Durante la mañana, intenta disimularlo.
Pero cada vez que Tomás se acerca a mi escritorio, aparece casualmente Adrián con alguna excusa.
—Camila, necesito el informe del cliente.
—Camila, ¿podés revisar las métricas?
—Camila, traeme los documentos a mi oficina.

No hay manera de ignorarlo.
En un momento, incluso Fernanda me manda un mensaje desde su puesto:
“El jefe te llama más que mi ex. ¿Seguro que no pasa nada?”
Respiro hondo.
No, nada pasa. Pero algo se está gestando.

A la hora del almuerzo, Tomás me alcanza con una sonrisa.
—¿Vamos a comer juntos, Cami?
Antes de que pueda responder, Adrián aparece detrás.
—Camila, necesito que revises la presentación del nuevo cliente antes de las tres. Es urgente.
Lo dice con voz tranquila, pero hay algo en su tono que no deja espacio a objeciones.

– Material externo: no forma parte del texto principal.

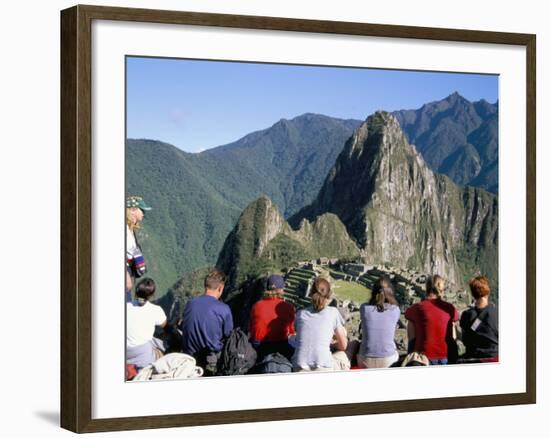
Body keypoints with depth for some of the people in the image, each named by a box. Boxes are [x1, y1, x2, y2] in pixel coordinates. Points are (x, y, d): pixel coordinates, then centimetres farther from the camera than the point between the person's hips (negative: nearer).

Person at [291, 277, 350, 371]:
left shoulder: (301, 314, 11)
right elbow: (343, 346, 12)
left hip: (299, 370, 4)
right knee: (342, 355, 28)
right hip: (323, 369, -4)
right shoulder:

Tomás frunce el ceño, confundido.
—Podemos hacerlo después, no hay problema —dice él, amable.
—No —responde Adrián, sin siquiera mirarlo—. Necesito que Camila lo tenga listo cuanto antes.

Por dentro quiero gritar.
No porque sea trabajo, sino porque sé exactamente qué está haciendo.
Celos. Puros y simples celos disfrazados de urgencia laboral.

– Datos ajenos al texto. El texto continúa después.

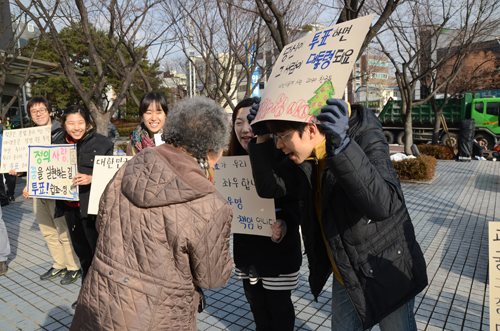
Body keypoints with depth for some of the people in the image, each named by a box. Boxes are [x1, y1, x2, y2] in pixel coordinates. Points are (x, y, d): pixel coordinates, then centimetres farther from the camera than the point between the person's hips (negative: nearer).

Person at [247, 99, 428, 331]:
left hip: (387, 274, -5)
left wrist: (341, 144, -51)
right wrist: (262, 138, -14)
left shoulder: (366, 142, -26)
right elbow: (268, 187, -2)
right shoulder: (305, 156, -7)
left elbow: (383, 205, -42)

—Está bien —digo finalmente, guardando mis cosas.
Tomás asiente, con una leve sonrisa resignada.
—Entonces más tarde te busco, Cami.
—Dale —respondo, aunque no tengo idea de si será posible.

Cuando se va, Adrián se apoya en mi escritorio.
No dice nada al principio.
Solo me mira, con esa expresión seria, contenida, pero en la que puedo leer mil cosas.
Molestia.
Frustración.

—¿Urgente, dijiste? —le pregunto al fin.
—Sí. —Cruza los brazos—. Es un trabajo importante.
—¿Importante o incómodo?
Levanta una ceja.
—¿Qué insinúas?
—Nada. Solo que tenías toda la mañana para pedirme esto.

Silencio.
Su mirada se suaviza apenas, pero no cede.
—No me gustó cómo te miraba —dice al fin, en voz baja.
Y ahí está. La confesión.
Ni trabajo urgente, ni métricas, ni informes.
Celos, simples y crudos.

—Tomás solo fue amable —respondo, conteniendo la sonrisa.
—Demasiado amable —replica.
—Y vos demasiado controlador —le contesto, bajito, pero él me escucha.

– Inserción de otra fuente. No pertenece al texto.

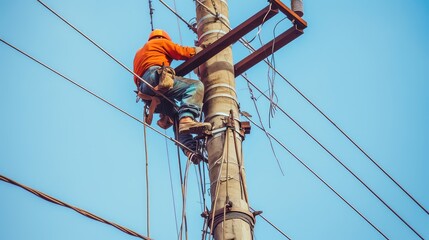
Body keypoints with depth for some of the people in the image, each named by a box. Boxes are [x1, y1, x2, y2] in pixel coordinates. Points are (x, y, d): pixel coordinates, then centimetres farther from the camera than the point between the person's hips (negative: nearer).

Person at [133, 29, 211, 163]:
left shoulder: (139, 53, 42)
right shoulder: (161, 42, 22)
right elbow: (184, 53, 12)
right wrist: (197, 50, 31)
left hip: (143, 89, 8)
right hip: (155, 76, -8)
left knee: (177, 115, 5)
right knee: (195, 87, -19)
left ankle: (190, 148, -17)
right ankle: (187, 119, -45)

Por un instante parece que va a decir algo más, pero solo suspira.
—Hacelo rápido, ¿sí? —dice al final, dándose media vuelta y entrando en su oficina.

Lo miro alejarse y no sé si reír, suspirar o gritarle que deje de complicarme la cabeza.
Pero hay algo distinto en su forma de irse, en la tensión de sus hombros.
Algo que me dice que esto recién empieza.

Y mientras abro el archivo en la computadora, pienso que no sé qué es peor:
Que Adrián esté celoso…
O que, muy en el fondo, parte de mí disfrute verlo así.